Stored data:

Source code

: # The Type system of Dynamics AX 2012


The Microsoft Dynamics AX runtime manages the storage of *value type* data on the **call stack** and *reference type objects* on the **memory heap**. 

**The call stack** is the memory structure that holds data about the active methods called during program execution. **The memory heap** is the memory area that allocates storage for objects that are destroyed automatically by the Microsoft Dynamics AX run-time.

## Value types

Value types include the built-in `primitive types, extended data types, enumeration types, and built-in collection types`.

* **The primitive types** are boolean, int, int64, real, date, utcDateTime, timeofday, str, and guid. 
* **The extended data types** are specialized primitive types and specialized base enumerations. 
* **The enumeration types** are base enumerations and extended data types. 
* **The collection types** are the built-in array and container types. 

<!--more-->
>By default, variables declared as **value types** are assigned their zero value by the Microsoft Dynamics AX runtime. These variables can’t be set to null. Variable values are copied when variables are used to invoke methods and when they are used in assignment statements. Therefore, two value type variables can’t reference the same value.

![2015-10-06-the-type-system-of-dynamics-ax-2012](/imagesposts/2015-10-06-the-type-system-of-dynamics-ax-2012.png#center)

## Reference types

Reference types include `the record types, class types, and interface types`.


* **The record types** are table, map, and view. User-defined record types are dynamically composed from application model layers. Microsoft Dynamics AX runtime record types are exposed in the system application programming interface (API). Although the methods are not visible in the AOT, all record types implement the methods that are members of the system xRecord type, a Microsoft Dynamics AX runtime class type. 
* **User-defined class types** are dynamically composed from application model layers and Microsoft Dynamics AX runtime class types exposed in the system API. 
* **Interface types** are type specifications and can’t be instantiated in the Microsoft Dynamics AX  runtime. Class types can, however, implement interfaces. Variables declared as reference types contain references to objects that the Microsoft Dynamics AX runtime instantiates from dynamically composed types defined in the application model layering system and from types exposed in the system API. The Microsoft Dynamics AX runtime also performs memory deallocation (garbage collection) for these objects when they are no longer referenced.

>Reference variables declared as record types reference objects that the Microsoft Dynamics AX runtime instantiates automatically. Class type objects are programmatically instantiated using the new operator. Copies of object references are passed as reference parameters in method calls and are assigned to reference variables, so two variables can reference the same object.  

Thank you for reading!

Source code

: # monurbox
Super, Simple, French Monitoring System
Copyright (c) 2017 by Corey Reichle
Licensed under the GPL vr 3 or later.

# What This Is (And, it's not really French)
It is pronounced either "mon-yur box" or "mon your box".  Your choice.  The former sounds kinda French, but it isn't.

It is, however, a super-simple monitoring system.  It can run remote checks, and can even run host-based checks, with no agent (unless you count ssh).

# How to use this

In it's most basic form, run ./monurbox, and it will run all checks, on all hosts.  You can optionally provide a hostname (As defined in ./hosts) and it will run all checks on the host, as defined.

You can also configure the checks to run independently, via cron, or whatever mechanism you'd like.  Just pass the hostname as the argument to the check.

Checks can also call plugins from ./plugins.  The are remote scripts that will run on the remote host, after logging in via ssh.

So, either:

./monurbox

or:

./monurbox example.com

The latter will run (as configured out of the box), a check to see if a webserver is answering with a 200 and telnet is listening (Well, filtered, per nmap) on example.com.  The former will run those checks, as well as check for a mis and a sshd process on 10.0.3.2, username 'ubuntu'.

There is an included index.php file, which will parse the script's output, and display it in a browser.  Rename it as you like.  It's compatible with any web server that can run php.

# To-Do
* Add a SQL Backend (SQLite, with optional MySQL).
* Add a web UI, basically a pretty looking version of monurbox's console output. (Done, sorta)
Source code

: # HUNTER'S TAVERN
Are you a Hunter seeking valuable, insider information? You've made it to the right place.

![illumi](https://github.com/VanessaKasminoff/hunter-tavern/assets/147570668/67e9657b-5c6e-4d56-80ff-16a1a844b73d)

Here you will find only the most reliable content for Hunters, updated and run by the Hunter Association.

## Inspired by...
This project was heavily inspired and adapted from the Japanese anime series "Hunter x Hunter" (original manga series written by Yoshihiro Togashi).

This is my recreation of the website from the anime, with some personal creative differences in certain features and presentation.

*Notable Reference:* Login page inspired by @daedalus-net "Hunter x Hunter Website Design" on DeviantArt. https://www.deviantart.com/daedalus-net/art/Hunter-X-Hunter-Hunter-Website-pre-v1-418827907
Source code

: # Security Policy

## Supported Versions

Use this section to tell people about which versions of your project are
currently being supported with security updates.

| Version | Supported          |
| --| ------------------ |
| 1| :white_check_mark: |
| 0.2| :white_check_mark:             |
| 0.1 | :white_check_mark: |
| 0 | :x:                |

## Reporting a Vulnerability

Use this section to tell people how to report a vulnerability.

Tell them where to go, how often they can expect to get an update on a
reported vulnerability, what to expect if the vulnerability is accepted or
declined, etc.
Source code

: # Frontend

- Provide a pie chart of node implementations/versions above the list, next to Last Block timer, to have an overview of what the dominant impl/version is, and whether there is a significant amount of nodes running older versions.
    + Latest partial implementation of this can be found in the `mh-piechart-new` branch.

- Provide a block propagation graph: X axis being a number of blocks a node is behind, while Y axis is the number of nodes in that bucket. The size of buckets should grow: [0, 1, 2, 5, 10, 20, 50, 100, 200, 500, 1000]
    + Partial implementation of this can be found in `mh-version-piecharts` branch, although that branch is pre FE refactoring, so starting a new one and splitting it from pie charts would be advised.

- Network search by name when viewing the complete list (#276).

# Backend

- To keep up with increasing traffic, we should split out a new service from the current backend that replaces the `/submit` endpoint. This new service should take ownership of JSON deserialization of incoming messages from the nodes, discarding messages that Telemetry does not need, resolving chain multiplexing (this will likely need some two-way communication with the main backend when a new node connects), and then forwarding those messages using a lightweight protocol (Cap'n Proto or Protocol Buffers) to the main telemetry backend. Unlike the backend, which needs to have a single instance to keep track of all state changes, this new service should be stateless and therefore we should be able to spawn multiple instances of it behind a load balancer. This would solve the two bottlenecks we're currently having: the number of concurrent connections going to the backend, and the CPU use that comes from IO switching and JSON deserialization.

- **WORK ITEM**
Please give the lines from the one with "str, and guid." up to and including the one with "Reference types include" as a Markdown table with the columns No. and Line, leaving out blank lines.

- **RESULT FOR THIS EXERCISE**
| No. | Line |
|---|---|
| 1 | * **The primitive types** are boolean, int, int64, real, date, utcDateTime, timeofday, str, and guid.  |
| 2 | * **The extended data types** are specialized primitive types and specialized base enumerations.  |
| 3 | * **The enumeration types** are base enumerations and extended data types.  |
| 4 | * **The collection types** are the built-in array and container types.  |
| 5 | <!--more--> |
| 6 | >By default, variables declared as **value types** are assigned their zero value by the Microsoft Dynamics AX runtime. These variables can’t be set to null. Variable values are copied when variables are used to invoke methods and when they are used in assignment statements. Therefore, two value type variables can’t reference the same value. |
| 7 | ![2015-10-06-the-type-system-of-dynamics-ax-2012](/imagesposts/2015-10-06-the-type-system-of-dynamics-ax-2012.png#center) |
| 8 | ## Reference types |
| 9 | Reference types include `the record types, class types, and interface types`. |